8 Mart Dünya Kadınlar Günü'nde, Kıbrıs'ın kuzeyinde mülteci ve insan ticareti mağduru kadınlara dair Mülteci Hakları Derneği bir basın açıklaması hazırladı:
8 Mart Dünya Kadınlar Günü öncelikle 1910 tarihinde Sosyalist Enternasyonal'e bağlı Uluslararası Sosyalist Kadınlar Konferansı'nda "Kadınlar Günü" düzenlenmesiyle birlikte kabul edilmiş ve anılmaya başlanmıştır. Ardından Birleşmiş Milletler 1977 yılında 8 Mart’ı “Dünya Kadınlar Günü” olarak ilan etmiştir. Dolayısıyla bugün, ilk duyurulduğu yıldan bu yana giderek artan şekilde tüm dünyada kadınların eşit haklar ve imkanlar talepleriyle seslerini haykırdıkları ve ataerkil düzene karşı mücadele verdikleri uluslararası bir güne dönüşmüştür.
Mülteci Hakları Derneği olarak bizler de bugünü süregelen savaşlardan, şiddetten ve zulümden en çok etkilenen kesimler olarak kadın ve kız çocuklarının gerek mülteci gerekse de insan ticareti mağduru olarak yaşadıkları zorlukları hatırlatmak açısından önemli buluyoruz. BM Uyuşturucu ve Suç Ofisinin en son verilerine göre kadınlar ve kız çocukları küresel anlamda tespit edilen insan ticareti mağdurlarının toplamda yüzde 65’ini oluşturmaktadır. Bunun yanında yine BM verilerine göre mültecilerin yarısını kadınlar ve kız çocukları oluşturmaktadır. Dünyanın farklı bölgelerinde süregelen çatışmalar ve ciddi insan hakları ihlallerinin yanı sıra, son dönemde covid-19 salgını nedeniyle yaşanan ekonomik sıkıntılar, artan işsizlik oranları ve destek mekanizmalarına erişimde yaşanan sorunlar birçok kadın ve kız çocuğunun kırılganlıklarını arttırmış ve genel olarak sömürünün önünü açmıştır. Ülkemizde savaş ve zulüm sebebiyle kendi ülkelerinden kaçmak zorunda kalan kadın ve kız çocukları bulunmakta ve bazıları ev içi hizmetlerden gece kulüplerine, hasta bakımından temizliğe kadar birçok sektörde insani olmayan şartlarda çalışmak zorunda bırakılmaktadırlar.
Mülteci ve/veya insan ticareti mağduru olan kadınların, toplumda eşit şekilde muamele görmesi, temel insan haklarına erişimi, onurlu bir yaşam sürdürebilmeleri ve yaşadıkları topluma uyum sağlayabilmeleri gerekmektedir.
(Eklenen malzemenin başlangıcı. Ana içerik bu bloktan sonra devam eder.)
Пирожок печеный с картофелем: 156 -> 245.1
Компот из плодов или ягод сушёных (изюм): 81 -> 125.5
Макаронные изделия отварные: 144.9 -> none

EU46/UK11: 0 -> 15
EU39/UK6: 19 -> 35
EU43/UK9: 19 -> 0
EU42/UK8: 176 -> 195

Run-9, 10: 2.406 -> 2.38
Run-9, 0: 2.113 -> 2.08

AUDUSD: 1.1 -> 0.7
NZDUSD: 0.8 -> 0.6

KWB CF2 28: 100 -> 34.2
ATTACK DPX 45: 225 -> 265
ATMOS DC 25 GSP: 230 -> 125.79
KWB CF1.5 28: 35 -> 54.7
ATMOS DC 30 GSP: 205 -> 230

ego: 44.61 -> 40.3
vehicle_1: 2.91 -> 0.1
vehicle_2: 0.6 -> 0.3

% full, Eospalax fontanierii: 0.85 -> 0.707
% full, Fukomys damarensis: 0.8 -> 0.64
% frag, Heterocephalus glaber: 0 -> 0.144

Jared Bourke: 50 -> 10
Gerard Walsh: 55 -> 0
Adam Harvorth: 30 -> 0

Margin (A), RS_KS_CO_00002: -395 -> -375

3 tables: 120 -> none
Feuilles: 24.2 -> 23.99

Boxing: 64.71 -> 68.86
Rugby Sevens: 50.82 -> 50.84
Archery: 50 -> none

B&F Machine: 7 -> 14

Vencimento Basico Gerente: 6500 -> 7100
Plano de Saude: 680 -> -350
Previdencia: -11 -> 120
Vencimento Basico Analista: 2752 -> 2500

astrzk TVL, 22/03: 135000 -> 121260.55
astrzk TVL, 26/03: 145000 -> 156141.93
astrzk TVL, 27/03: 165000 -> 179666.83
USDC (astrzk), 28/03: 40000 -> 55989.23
Sömürü pratiklerini ve insan ticaretini engelleyecek, bunun yanında mağdurların korunmasını sağlayacak yasal ve kurumsal düzenlemelerin uygulamaya geçirilmesi elzemdir. Aynı zamanda kadınlara yönelik her türlü ayrımcılığa, şiddete ve yok sayılmaya karşı toplumsal farkındalığın artırılıp kadınların seslerinin her alanda yükseltilmesi gerektiğini vurgulamak isteriz. Sınırlarla bölünmüş dünyanın daha eşit ve adil olması için verdiği mücadele ile sınırları aşan tüm kadınların 8 Mart direnişini selamlarız.